Learn

Congratulations! As a recap, you’ve learned to:

• Fit a simple OLS linear regression model
• Use both quantitative and binary categorical predictors
• Interpret the coefficients of a regression model
• Check the assumptions of a regression model

### Instructions

A new dataset named `website` has been loaded for you in the workspace containing simulated data for a sample of visitors to a website, including the amount of time in seconds they spent on the website (`time_seconds`), their age (`age`), and information about whether they accessed the website using Chrome or Safari (`browser`).

Try to work through the following steps (solution code is provided in solution.py). Note that after showing each plot with `plt.show()`, we’ve included the command `plt.clf()` in the starting code to ensure that plots are not layered on top of each other.

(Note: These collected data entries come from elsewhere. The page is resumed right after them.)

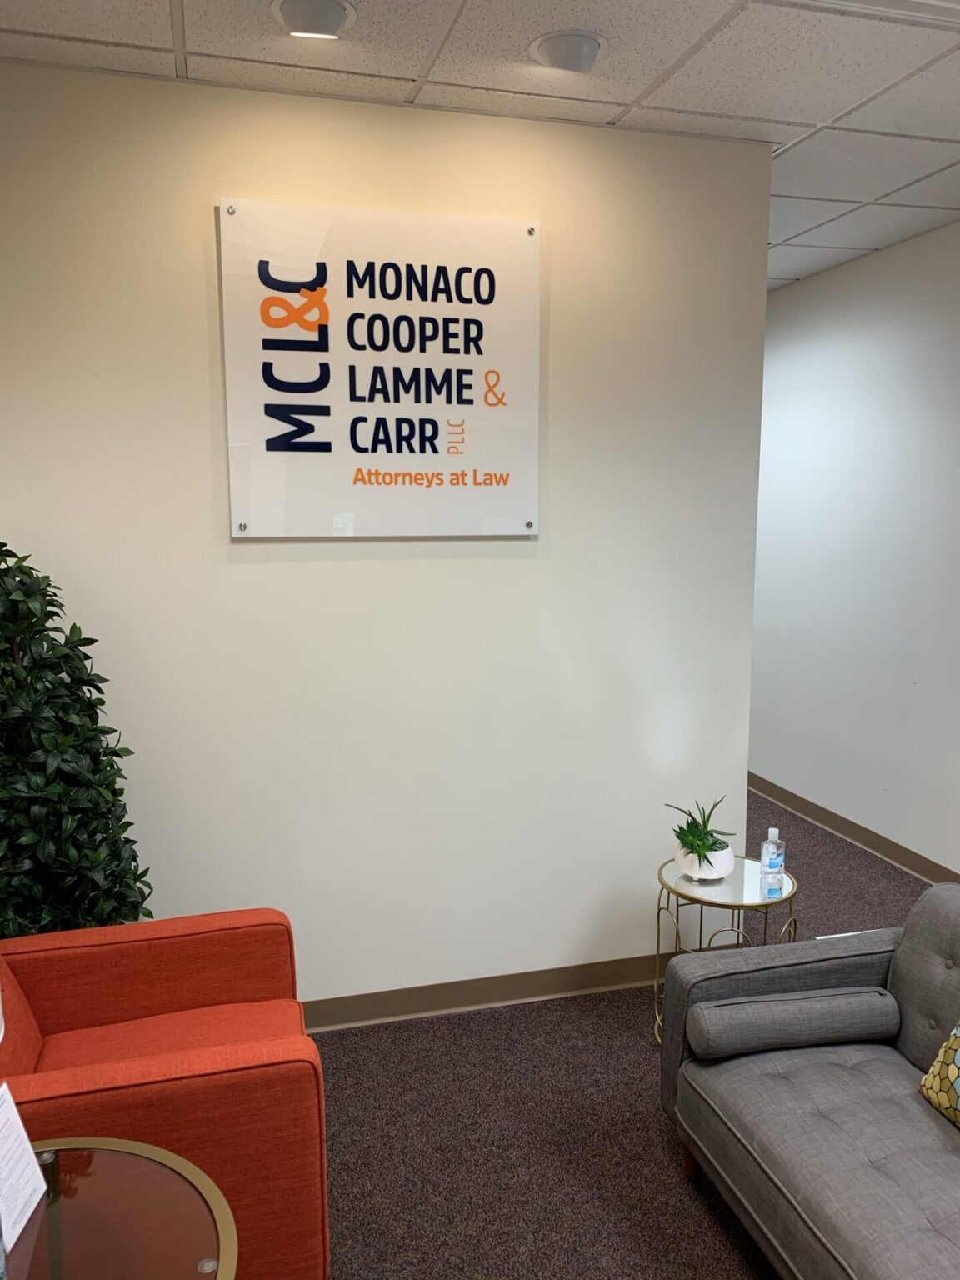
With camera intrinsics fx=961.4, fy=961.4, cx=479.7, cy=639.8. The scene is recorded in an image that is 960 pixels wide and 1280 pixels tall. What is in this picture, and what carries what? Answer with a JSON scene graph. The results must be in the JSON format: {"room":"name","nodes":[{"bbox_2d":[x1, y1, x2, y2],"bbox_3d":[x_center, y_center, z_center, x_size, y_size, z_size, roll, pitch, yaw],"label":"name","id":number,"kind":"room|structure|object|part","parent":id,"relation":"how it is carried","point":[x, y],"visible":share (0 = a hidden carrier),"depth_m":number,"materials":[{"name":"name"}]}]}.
{"room":"lobby","nodes":[
{"label":"lobby","id":0,"kind":"room"},
{"bbox_2d":[0,56,770,1009],"bbox_3d":[-0.408,-0.151,3.114,2.744,2.921,0.144,-2,9,-15],"label":"wall","id":1,"kind":"structure","parent":0,"point":[204,536],"depth_m":3.07,"materials":[{"name":"white paint"}]},
{"bbox_2d":[220,200,541,538],"bbox_3d":[-0.278,-0.797,2.944,0.957,0.957,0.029,-2,9,-15],"label":"wall sign","id":2,"kind":"object","parent":1,"relation":"attached to","point":[352,463],"visible":0.99,"depth_m":2.93,"materials":[{"name":"white"}]},
{"bbox_2d":[299,953,663,1032],"bbox_3d":[-0.486,1.253,3.228,3.248,0.100,0.015,-2,9,-15],"label":"baseboard","id":3,"kind":"structure","parent":1,"relation":"attached to","point":[502,998],"depth_m":3.36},
{"bbox_2d":[0,0,959,289],"bbox_3d":[0.572,-1.625,2.504,5.051,0.112,9.006,-2,9,-15],"label":"ceiling","id":4,"kind":"structure","parent":0,"point":[723,79],"depth_m":2.67,"materials":[{"name":"white tile"}]},
{"bbox_2d":[270,0,356,39],"bbox_3d":[-0.408,-1.528,2.361,0.205,0.064,0.203,-2,9,-15],"label":"ceiling light","id":5,"kind":"object","parent":4,"relation":"in","point":[333,20],"visible":0.99,"depth_m":2.34,"materials":[{"name":"white"}]},
{"bbox_2d":[529,30,604,72],"bbox_3d":[0.233,-1.552,2.550,0.200,0.061,0.200,-2,9,-15],"label":"ceiling light","id":6,"kind":"object","parent":4,"relation":"attached to","point":[565,55],"visible":0.99,"depth_m":2.51,"materials":[{"name":"white"}]},
{"bbox_2d":[302,789,936,1279],"bbox_3d":[0.299,1.361,3.113,5.090,0.101,8.978,-2,9,-15],"label":"carpet floor","id":7,"kind":"structure","parent":0,"point":[702,1211],"depth_m":2.68,"materials":[{"name":"carpet"}]},
{"bbox_2d":[0,542,153,939],"bbox_3d":[-1.196,0.544,2.597,0.609,1.642,0.585,-2,9,-15],"label":"artificial tree","id":8,"kind":"object","parent":7,"relation":"on","point":[3,544],"visible":0.76,"depth_m":2.51,"materials":[{"name":"green plant"}]},
{"bbox_2d":[0,1138,235,1279],"bbox_3d":[-0.718,1.243,1.433,0.723,0.624,0.728,-2,9,-15],"label":"glass table","id":9,"kind":"object","parent":7,"relation":"on","point":[157,1154],"visible":0.97,"depth_m":1.52,"materials":[{"name":"clear glass"}]},
{"bbox_2d":[0,1078,49,1254],"bbox_3d":[-0.783,0.838,1.543,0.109,0.217,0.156,0,9,-2],"label":"paper sign","id":10,"kind":"object","parent":9,"relation":"on","point":[27,1147],"visible":0.99,"depth_m":1.57,"materials":[{"name":"white paper"}]},
{"bbox_2d":[0,910,329,1279],"bbox_3d":[-0.846,1.017,2.176,0.911,0.858,0.822,-2,9,-15],"label":"red armchair","id":11,"kind":"object","parent":7,"relation":"on","point":[243,982],"visible":0.81,"depth_m":2.03,"materials":[{"name":"red fabric"}]},
{"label":"seat cushion","id":12,"kind":"part","parent":11,"relation":"part of","materials":[{"name":"fabric"}]},
{"bbox_2d":[655,852,797,1049],"bbox_3d":[0.785,1.035,3.115,0.456,0.546,0.455,-2,9,-15],"label":"side table","id":13,"kind":"object","parent":7,"relation":"on","point":[657,947],"visible":0.56,"depth_m":3.03,"materials":[{"name":"gold metal"}]},
{"bbox_2d":[675,842,736,880],"bbox_3d":[0.727,0.716,3.113,0.184,0.099,0.187,-2,9,-15],"label":"plant pot","id":14,"kind":"object","parent":13,"relation":"on","point":[705,864],"visible":0.71,"depth_m":3.05,"materials":[{"name":"white ceramic"}]},
{"bbox_2d":[668,798,733,860],"bbox_3d":[0.711,0.622,3.086,0.212,0.209,0.215,5,10,31],"label":"potted plant","id":15,"kind":"object","parent":14,"relation":"in","point":[710,848],"visible":0.91,"depth_m":3.06,"materials":[{"name":"green plant"}]},
{"bbox_2d":[759,825,785,879],"bbox_3d":[0.947,0.682,3.107,0.063,0.163,0.064,-7,11,-38],"label":"hand sanitizer bottle","id":16,"kind":"object","parent":13,"relation":"on","point":[777,832],"visible":0.99,"depth_m":3.09,"materials":[{"name":"clear plastic"}]},
{"bbox_2d":[660,879,959,1279],"bbox_3d":[1.154,1.134,1.718,0.885,0.778,1.992,-2,9,-15],"label":"gray sofa","id":17,"kind":"object","parent":7,"relation":"on","point":[908,982],"visible":0.96,"depth_m":2.20,"materials":[{"name":"grey fabric"}]},
{"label":"sofa leg","id":18,"kind":"part","parent":17,"relation":"part of","materials":[{"name":"brown wood"}]},
{"bbox_2d":[688,984,899,1058],"bbox_3d":[0.781,0.952,2.409,0.510,0.136,0.146,-2,9,-15],"label":"bolster pillow","id":19,"kind":"object","parent":17,"relation":"on","point":[845,996],"visible":1,"depth_m":2.34,"materials":[{"name":"grey fabric"}]},
{"bbox_2d":[918,1022,959,1129],"bbox_3d":[1.140,0.907,1.997,0.228,0.373,0.475,-2,9,-15],"label":"throw pillow","id":20,"kind":"object","parent":17,"relation":"on","point":[934,1071],"visible":1,"depth_m":2.13,"materials":[{"name":"fabric"}]},
{"bbox_2d":[748,221,959,881],"bbox_3d":[2.237,-0.275,3.923,0.149,2.924,9.116,-2,9,-15],"label":"right wall","id":21,"kind":"structure","parent":0,"point":[787,307],"depth_m":4.78,"materials":[{"name":"white paint"}]},
{"bbox_2d":[745,772,959,885],"bbox_3d":[2.211,1.151,3.857,0.014,0.102,8.697,-2,9,-15],"label":"baseboard","id":22,"kind":"structure","parent":21,"relation":"attached to","point":[795,797],"depth_m":4.91,"materials":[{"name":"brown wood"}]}
]}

1. Create a plot of `time_seconds` (vertical axis) versus `age` (horizontal axis). Is there a linear relationship between these variables?
2. Fit a linear model to predict `time_seconds` using the `age` variable
3. Use the coefficients from the linear model to plot the regression line on top of your original plot.
4. Calculate the fitted values and residuals
5. Check the normality assumption by plotting a histogram of the residuals. Are they approximately normally distributed?
6. Check the homoscedasticity assumption by plotting a the residuals against the fitted values. Is this assumption satisfied?
7. Use your model to predict the amount of time that a 40 year old person will spend on the website.
8. Fit another model that predicts `time_seconds` based on `browser`.
9. Print out the coefficients. What is the difference in average time spent on each browser?